Demographic and developmental factors associated with hepatic fat accumulation and risk of nonalcoholic fatty liver disease (NAFLD) among healthy Hispanic and Non-Hispanic children Restricted; Files Only
Murayama, Yuichi (Spring 2021)
Nonalcoholic fatty liver disease (NAFLD), commonly defined as chronic liver condition, is a common liver disease in the US, especially prominent in the Hispanic population. Prevalence of NAFLD has increased markedly in recent years, among children as well as adults. This study aims to identify factors associated with the accumulation of hepatic fat among healthy Hispanic vs. non-Hispanic children.

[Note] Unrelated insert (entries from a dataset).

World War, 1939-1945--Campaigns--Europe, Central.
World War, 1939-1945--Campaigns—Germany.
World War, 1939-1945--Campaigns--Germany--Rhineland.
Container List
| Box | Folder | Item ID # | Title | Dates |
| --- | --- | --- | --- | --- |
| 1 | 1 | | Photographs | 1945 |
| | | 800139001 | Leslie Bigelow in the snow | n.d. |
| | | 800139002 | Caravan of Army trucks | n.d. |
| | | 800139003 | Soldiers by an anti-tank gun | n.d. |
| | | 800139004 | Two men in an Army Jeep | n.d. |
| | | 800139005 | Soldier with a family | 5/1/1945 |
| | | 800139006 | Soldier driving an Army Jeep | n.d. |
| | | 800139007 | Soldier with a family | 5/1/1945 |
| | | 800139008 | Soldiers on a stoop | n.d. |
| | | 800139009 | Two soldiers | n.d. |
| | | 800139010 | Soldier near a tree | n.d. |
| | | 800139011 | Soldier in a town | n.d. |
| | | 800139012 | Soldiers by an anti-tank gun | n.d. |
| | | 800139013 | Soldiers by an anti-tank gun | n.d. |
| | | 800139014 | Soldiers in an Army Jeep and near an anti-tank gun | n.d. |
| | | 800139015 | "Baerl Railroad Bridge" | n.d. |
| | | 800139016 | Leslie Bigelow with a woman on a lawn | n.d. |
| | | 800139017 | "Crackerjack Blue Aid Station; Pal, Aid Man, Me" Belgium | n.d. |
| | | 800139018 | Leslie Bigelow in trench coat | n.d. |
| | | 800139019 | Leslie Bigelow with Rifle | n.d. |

We conducted a cross-sectional study utilizing data collected from the ongoing Project Exposome Analysis in Child Health (PEACH) cohort study conducted by the Department of Pediatrics Emory University School of Medicine. We created a series of linear regression models to explore the relationship between liver fat accumulation (%), as assessed using MRI, and age, as well as the interaction between age and ethnicity. We also developed multivariable models to explore the association between possible demographic risk factors and the role of puberty onset and % liver fat using risk-factor models in order to assess the impact of adjustment for potential confounding factors identified from previous research. Among the 30 children in the study, 10 were Hispanic and 20 were Not Hispanic, the mean age (±Standard Deviation) of those of Hispanic ethnicity was 13.3 ±3.2 years (range, 7.5 to 18.1), and of those Not Hispanic was13.5±2.8 years (range, 7.8 to 18.1), (p=0.872). The mean % liver fat (±SD) of Hispanic children was 4.2±1.8 (range, 1.6 to 7.0), and among Not Hispanic it was 3.5±2.1 (range, 1.6 to 10.1), (p=0.365). There was no significant difference for this interaction term age and ethnicity (p=0.108), but the Hispanic group exhibited a steeper slope compared to the Not-Hispanic group. On the other hand, stepwise results showed “Age,” “Ethnicity,” and “Obesity” as statistically significant predictors. Our results demonstrated that percent hepatic fat increased with age among all participants in our sample of healthy children but the rate of increase was greater among those of Hispanic ethnicity compared to non-Hispanic ethnicity. The results of this study can be used to inform the development of improved screening and intervention methods.